*** Opening RECORD SET ***

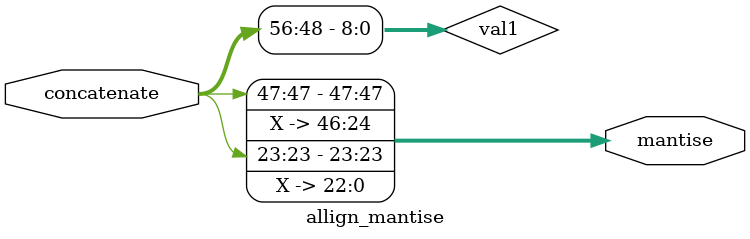
<source format=v>
`timescale 1ns / 1ps


module allign_mantise(
    input [56:0] concatenate,
    output reg [47:0] mantise
    );
    reg [8:0] val1;
    reg [22:0] m1, m2;
    integer i;
    always@(*)
    begin
        val1 <= concatenate[56:48];
        m1 <= concatenate[46:24];
        m2 <= concatenate[22:0];
        if (val1[8] == 1)
        begin
            m2 <= m2 >> val1[7:0];
        end
        else
        begin
            m1 <= m1 >> val1[7:0];
        end
        mantise[47] = concatenate[47];
        mantise[23] = concatenate[23];
        mantise[46:24] <= m1;
        mantise[22:0] <= m2;
    end
endmodule

</source>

*** Closing RECORD SET ***

» PROBLEM STATEMENT
Print the data again, word for word, without any pictures.

» OUTPUT FOR THIS TASK
<source format=v>
`timescale 1ns / 1ps


module allign_mantise(
    input [56:0] concatenate,
    output reg [47:0] mantise
    );
    reg [8:0] val1;
    reg [22:0] m1, m2;
    integer i;
    always@(*)
    begin
        val1 <= concatenate[56:48];
        m1 <= concatenate[46:24];
        m2 <= concatenate[22:0];
        if (val1[8] == 1)
        begin
            m2 <= m2 >> val1[7:0];
        end
        else
        begin
            m1 <= m1 >> val1[7:0];
        end
        mantise[47] = concatenate[47];
        mantise[23] = concatenate[23];
        mantise[46:24] <= m1;
        mantise[22:0] <= m2;
    end
endmodule

</source>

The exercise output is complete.